INFORMATION GIVEN: Begin
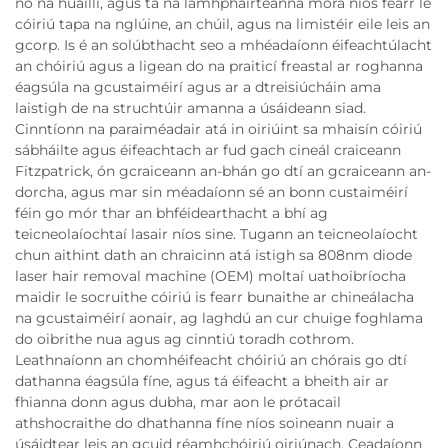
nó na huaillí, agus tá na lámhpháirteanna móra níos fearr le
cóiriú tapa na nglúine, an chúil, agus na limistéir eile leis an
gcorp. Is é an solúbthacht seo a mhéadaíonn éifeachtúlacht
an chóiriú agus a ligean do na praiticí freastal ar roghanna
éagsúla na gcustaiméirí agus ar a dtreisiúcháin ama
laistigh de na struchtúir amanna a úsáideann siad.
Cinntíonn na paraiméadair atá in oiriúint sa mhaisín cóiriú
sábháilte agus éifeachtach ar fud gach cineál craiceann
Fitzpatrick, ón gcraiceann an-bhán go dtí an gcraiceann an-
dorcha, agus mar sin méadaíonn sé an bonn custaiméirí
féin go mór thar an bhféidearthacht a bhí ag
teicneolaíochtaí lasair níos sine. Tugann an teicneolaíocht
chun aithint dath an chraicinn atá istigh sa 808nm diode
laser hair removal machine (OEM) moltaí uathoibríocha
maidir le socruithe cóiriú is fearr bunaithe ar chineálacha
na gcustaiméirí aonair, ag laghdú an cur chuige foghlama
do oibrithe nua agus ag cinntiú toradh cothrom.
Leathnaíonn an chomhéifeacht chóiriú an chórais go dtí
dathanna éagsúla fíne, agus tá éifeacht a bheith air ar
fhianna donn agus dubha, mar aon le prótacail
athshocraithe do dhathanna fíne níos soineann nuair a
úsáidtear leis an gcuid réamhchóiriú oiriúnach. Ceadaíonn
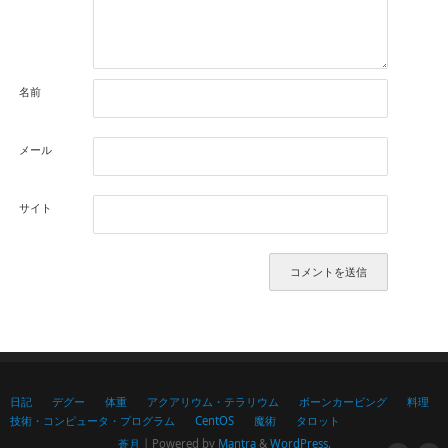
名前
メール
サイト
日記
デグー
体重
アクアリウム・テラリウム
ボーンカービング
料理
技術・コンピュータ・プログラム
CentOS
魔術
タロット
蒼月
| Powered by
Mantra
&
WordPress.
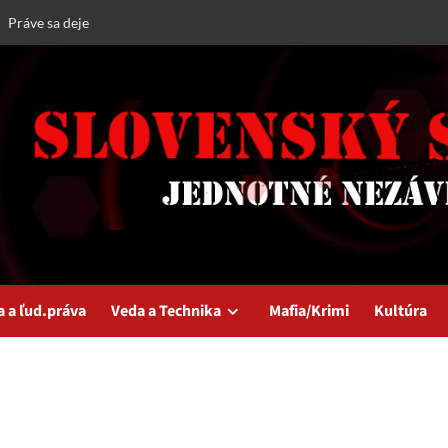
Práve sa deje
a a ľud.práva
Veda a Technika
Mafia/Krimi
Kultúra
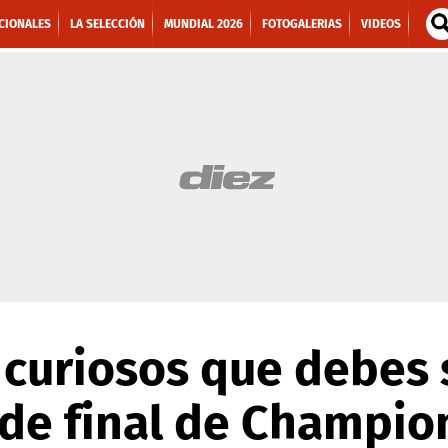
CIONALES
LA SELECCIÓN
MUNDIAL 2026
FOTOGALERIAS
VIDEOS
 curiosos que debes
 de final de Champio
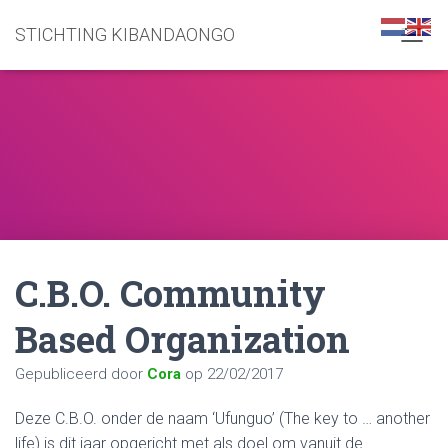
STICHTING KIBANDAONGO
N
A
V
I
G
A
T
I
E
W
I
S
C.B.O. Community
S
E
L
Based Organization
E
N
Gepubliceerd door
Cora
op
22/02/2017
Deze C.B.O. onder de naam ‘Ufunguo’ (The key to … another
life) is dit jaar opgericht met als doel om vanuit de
INFORMATION GIVEN: End
INFORMATION GIVEN: Begin
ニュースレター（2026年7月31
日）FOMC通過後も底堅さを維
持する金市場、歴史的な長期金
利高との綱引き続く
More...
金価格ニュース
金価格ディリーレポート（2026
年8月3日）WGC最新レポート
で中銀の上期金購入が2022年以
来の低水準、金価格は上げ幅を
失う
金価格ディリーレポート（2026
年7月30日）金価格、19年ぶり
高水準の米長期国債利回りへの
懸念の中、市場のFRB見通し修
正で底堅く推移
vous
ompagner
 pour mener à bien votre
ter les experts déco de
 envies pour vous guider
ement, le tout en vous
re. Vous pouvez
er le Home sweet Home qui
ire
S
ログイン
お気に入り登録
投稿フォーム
INFORMATION GIVEN: End
== WHAT IS REQUIRED ==
Among the records above, repeat exactly the line with "nó na huaillí, agus", the line with "an chóiriú agus", and every line in between, and only those.

== ANSWER FOR THIS EXERCISE ==
nó na huaillí, agus tá na lámhpháirteanna móra níos fearr le
cóiriú tapa na nglúine, an chúil, agus na limistéir eile leis an
gcorp. Is é an solúbthacht seo a mhéadaíonn éifeachtúlacht
an chóiriú agus a ligean do na praiticí freastal ar roghanna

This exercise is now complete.